Aménagement d'élevages : Les poules alternatives ont droit à leur véranda

Pascal Le Douarin

Depuis le printemps dernier, les éleveurs bretons de poules plein air aménagent leurs bâtiments en construisant des « vérandas » assimilées à des surfaces de bâtiments.

La mode de la véranda gagne-t-elle les élevages de poules pondeuses alternatives ? « Non, assure Cécile Hareau, responsable de la production des oeufs alternatifs à la coopérative Le Gouessant. Il s'agit d'optimiser les capacités de production de nos éleveurs pour leur permettre d'augmenter leur revenu. L'augmentation d'effectif varie de 500 à 1000 poules au maximum, sauf dans le cas des créations à partir d'existant. » La centaine de producteurs en alternatif est rémunérée à la poule présente donc, refrain bien connu, « plus de poules c'est plus de revenu ». Le déclic est venu au début de l'année 2009, après l'entrée en vigueur du règlement bio européen. Le nombre de poules bios présentes sur un site d'élevage n'est plus plafonné. Il est désormais possible de détenir plusieurs lots de 3000 poules de même âge dans des salles accolées, à raison de 6 poules par mètre carré, jardin d'hiver compris, mais nids exclus. D'où l'idée du service technique du Gouessant de créer selon la définition officielle : « une surface couverte, accolée au bâtiment, close sur trois côtés et accessible dans les mêmes conditions que le parcours, avec trappes côté bâtiment et côté parcours ».

Structure solide, lumineuse, bien ventilée mais non venteuse (soubassement en parpaings) : cette véranda « modèle » a coûté moins de 30 euros par mètre carré. (P. Le Douarin)

Structure solide, lumineuse, bien ventilée mais non venteuse (soubassement en parpaings) : cette véranda « modèle » a coûté moins de 30 euros par mètre carré. (P. Le Douarin)

Véranda à la carte

En pratique, l'augmentation du nombre de poules dépend de la prise en compte de plusieurs critères : intérêt ou pas à changer de statut réglementaire vis-à-vis des installations classées ICPE (rester au règlement sanitaire départemental (RSD) à moins de 5000 poules ou être en régime déclaratif jusqu'à 30 000 poules), avoir une taille suffisante de parcours (4,2 m2/poule), avoir une surface de nids suffisante (120 cm2/poule). « Pour les bâtiments existants, nous ne sommes pas dans une démarche de surinvestissement. Il s'agit de compléter la surface utile de bâtiment manquante par une véranda. Pas de tout refaire », précise encore Cécile Hareau. C'est pourquoi, chaque cas examiné est un cas particulier. Pratiquement, plusieurs situations ont été rencontrées : création d'un atelier nouveau à partir d'un bâtiment existant (exemples de Valérie Le Graet et de Jean-Michel Boscher), compensation du passage du label vers du bio avec réduction obligatoire de la densité de 9 à 6 poules par mètre carré (exemple de Yannick Le Lay), ou optimisation de l'existant (exemple de Jacqueline Poher). Les solutions choisies sont variables selon la surface de la véranda, allant du simple grillage à une extension en dur avec permis de construire.

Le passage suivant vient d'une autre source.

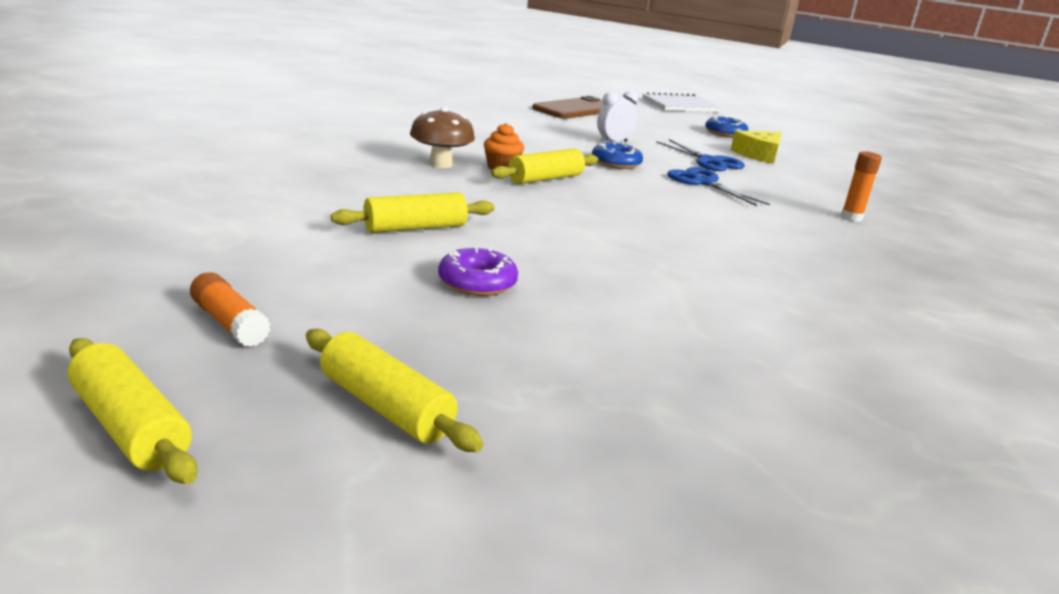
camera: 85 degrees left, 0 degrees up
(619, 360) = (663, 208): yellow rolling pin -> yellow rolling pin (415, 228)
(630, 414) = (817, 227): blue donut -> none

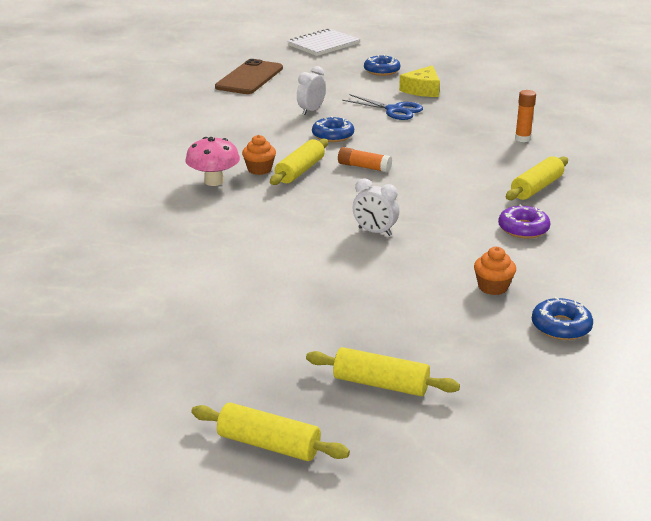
camera: 20 degrees left, 5 degrees up
(229, 323) = (238, 366): orange glue stick -> orange glue stick (364, 167)
(415, 228) = (262, 251): yellow rolling pin -> yellow rolling pin (536, 188)
(440, 164) = (214, 181): brown mushroom -> pink mushroom
(477, 282) = (345, 282): purple donut -> purple donut (523, 229)
(572, 248) = (375, 232): none -> white clock
(676, 345) = (493, 287): none -> orange cupcake
(703, 183) = (407, 136): blue scissors -> none
(743, 425) = (561, 326): none -> blue donut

En Bretagne la véranda est surtout utilisée pour optimiser les capacités de production dans des poulaillers déjà construits. (P. Le Douarin)

En Bretagne la véranda est surtout utilisée pour optimiser les capacités de production dans des poulaillers déjà construits. (P. Le Douarin)

 

(1) 105 éleveurs détiennent 800 000 poules (plus de la moitié en bio) dans 140 poulaillers, essentiellement implantés dans les Côtes-d'Armor.